[Rendered images with their source text]
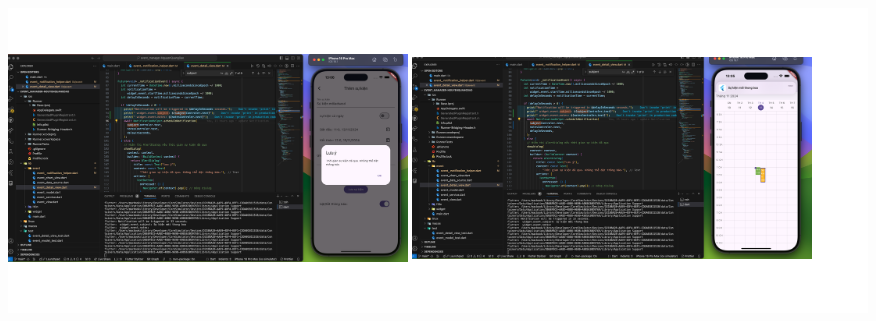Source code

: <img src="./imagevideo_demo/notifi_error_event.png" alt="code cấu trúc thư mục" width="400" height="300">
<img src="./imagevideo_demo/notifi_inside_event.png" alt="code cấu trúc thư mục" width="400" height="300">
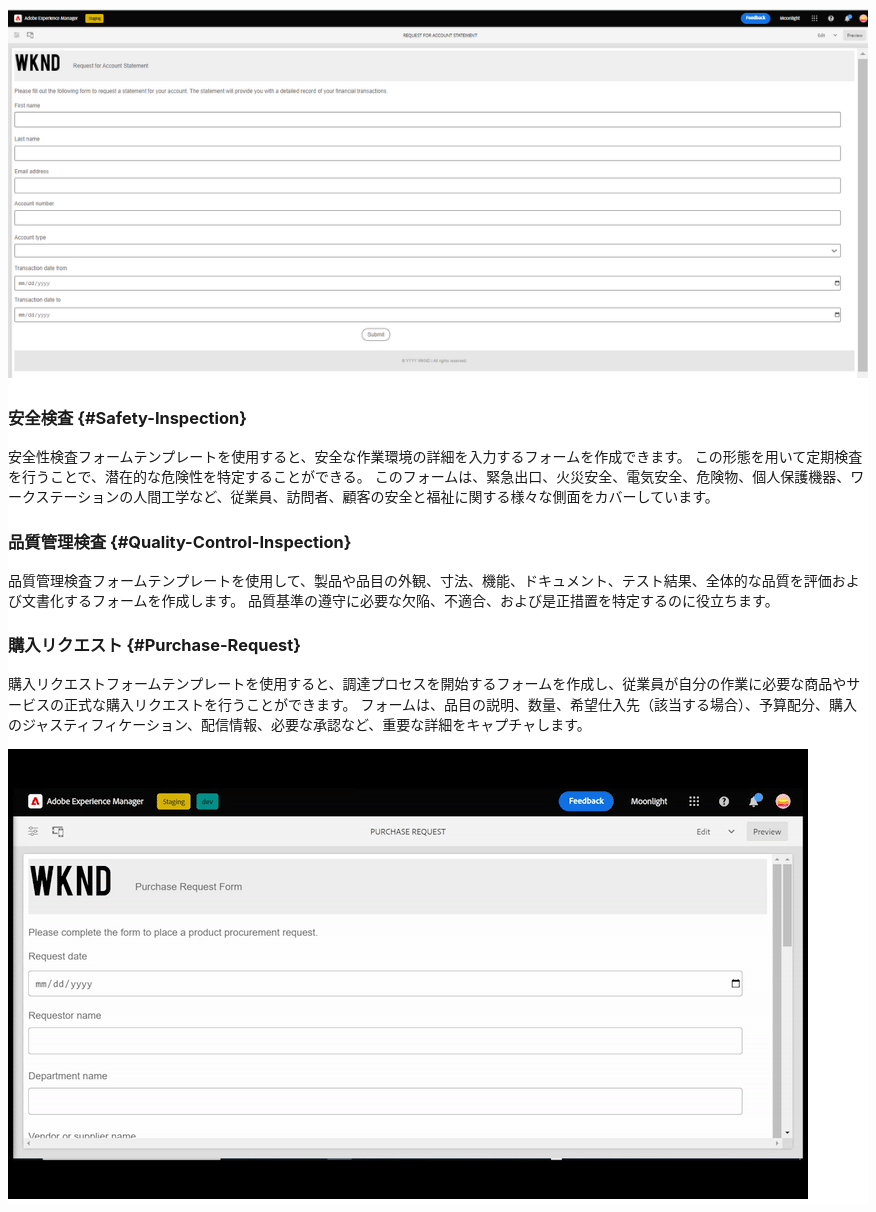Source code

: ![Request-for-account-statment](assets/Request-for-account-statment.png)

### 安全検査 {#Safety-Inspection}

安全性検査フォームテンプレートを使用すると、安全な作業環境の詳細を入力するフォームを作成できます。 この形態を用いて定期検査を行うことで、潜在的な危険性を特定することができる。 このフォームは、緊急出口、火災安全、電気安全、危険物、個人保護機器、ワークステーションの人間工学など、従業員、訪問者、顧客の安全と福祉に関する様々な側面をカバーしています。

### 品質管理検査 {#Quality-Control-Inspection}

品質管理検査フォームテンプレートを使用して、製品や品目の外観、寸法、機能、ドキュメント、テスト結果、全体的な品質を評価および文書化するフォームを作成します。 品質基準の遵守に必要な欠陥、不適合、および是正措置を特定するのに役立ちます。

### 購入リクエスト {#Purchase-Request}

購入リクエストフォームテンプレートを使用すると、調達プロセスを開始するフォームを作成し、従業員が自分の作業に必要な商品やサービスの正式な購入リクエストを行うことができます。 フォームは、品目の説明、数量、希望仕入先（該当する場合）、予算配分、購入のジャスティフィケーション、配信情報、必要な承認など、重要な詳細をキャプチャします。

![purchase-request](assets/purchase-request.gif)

EXERCISE PROMPT
Copy the source text of every row above character for character, leaving out the pictures.

YOUR RESPONSE
Source code

: <img src="./imagevideo_demo/notifi_error_event.png" alt="code cấu trúc thư mục" width="400" height="300">
<img src="./imagevideo_demo/notifi_inside_event.png" alt="code cấu trúc thư mục" width="400" height="300">
Source code

: ![Request-for-account-statment](assets/Request-for-account-statment.png)

### 安全検査 {#Safety-Inspection}

安全性検査フォームテンプレートを使用すると、安全な作業環境の詳細を入力するフォームを作成できます。 この形態を用いて定期検査を行うことで、潜在的な危険性を特定することができる。 このフォームは、緊急出口、火災安全、電気安全、危険物、個人保護機器、ワークステーションの人間工学など、従業員、訪問者、顧客の安全と福祉に関する様々な側面をカバーしています。

### 品質管理検査 {#Quality-Control-Inspection}

品質管理検査フォームテンプレートを使用して、製品や品目の外観、寸法、機能、ドキュメント、テスト結果、全体的な品質を評価および文書化するフォームを作成します。 品質基準の遵守に必要な欠陥、不適合、および是正措置を特定するのに役立ちます。

### 購入リクエスト {#Purchase-Request}

購入リクエストフォームテンプレートを使用すると、調達プロセスを開始するフォームを作成し、従業員が自分の作業に必要な商品やサービスの正式な購入リクエストを行うことができます。 フォームは、品目の説明、数量、希望仕入先（該当する場合）、予算配分、購入のジャスティフィケーション、配信情報、必要な承認など、重要な詳細をキャプチャします。

![purchase-request](assets/purchase-request.gif)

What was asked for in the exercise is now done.